SELECTED PASSAGE:
+ + + + + + +

A project of HistoryMiami Museum’s Center for Photography, this fellowship program supports local
documentary photographers and their efforts to capture community life. Of special note is this
program’s focus on documenting and amplifying local stories, with an emphasis on the experiences of
Black, Indigenous, POC, and Latinx community members. This priority aligns with the museum’s interests
in addressing representational gaps in past collaborations, our collection, and the stories featured in our
exhibitions and programs. In addition to supporting the creation of new photographic work, each
fellowship includes an accompanying educational component for youth, all in service to meeting the
museum’s mission to safeguard and share Miami stories through documentation, exhibitions,
programming, and more.

More about the opportunity:

The fellowship will serve emerging South Florida-based documentary photographers who are dedicated
to telling authentic stories. A single photographer and youth cohort will be selected each year.

+ + + + + + +

SOURCE INFORMATION:
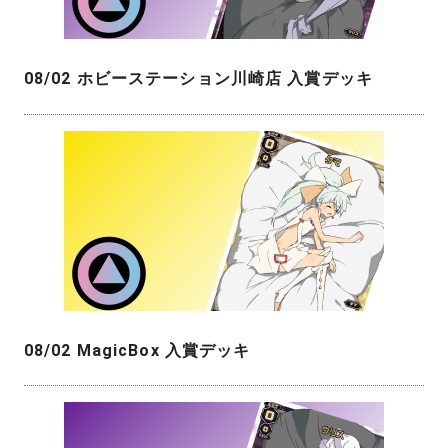
08/02 ホビーステーション川崎店 入賞デッキ
08/02 MagicBox 入賞デッキ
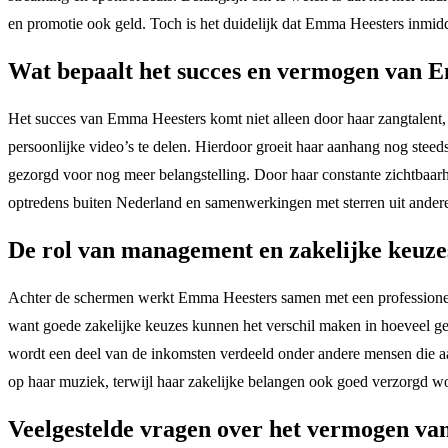
en promotie ook geld. Toch is het duidelijk dat Emma Heesters inmidde
Wat bepaalt het succes en vermogen van 
Het succes van Emma Heesters komt niet alleen door haar zangtalent
persoonlijke video’s te delen. Hierdoor groeit haar aanhang nog ste
gezorgd voor nog meer belangstelling. Door haar constante zichtbaar
optredens buiten Nederland en samenwerkingen met sterren uit andere l
De rol van management en zakelijke keuze
Achter de schermen werkt Emma Heesters samen met een profession
want goede zakelijke keuzes kunnen het verschil maken in hoeveel ge
wordt een deel van de inkomsten verdeeld onder andere mensen die 
op haar muziek, terwijl haar zakelijke belangen ook goed verzorgd w
Veelgestelde vragen over het vermogen v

+ + + + + + +

EXERCISE AIM: Transcribe everything from "A project of" down to "programming, and more." in the fellowship description.

TASK RESULT:
A project of HistoryMiami Museum’s Center for Photography, this fellowship program supports local
documentary photographers and their efforts to capture community life. Of special note is this
program’s focus on documenting and amplifying local stories, with an emphasis on the experiences of
Black, Indigenous, POC, and Latinx community members. This priority aligns with the museum’s interests
in addressing representational gaps in past collaborations, our collection, and the stories featured in our
exhibitions and programs. In addition to supporting the creation of new photographic work, each
fellowship includes an accompanying educational component for youth, all in service to meeting the
museum’s mission to safeguard and share Miami stories through documentation, exhibitions,
programming, and more.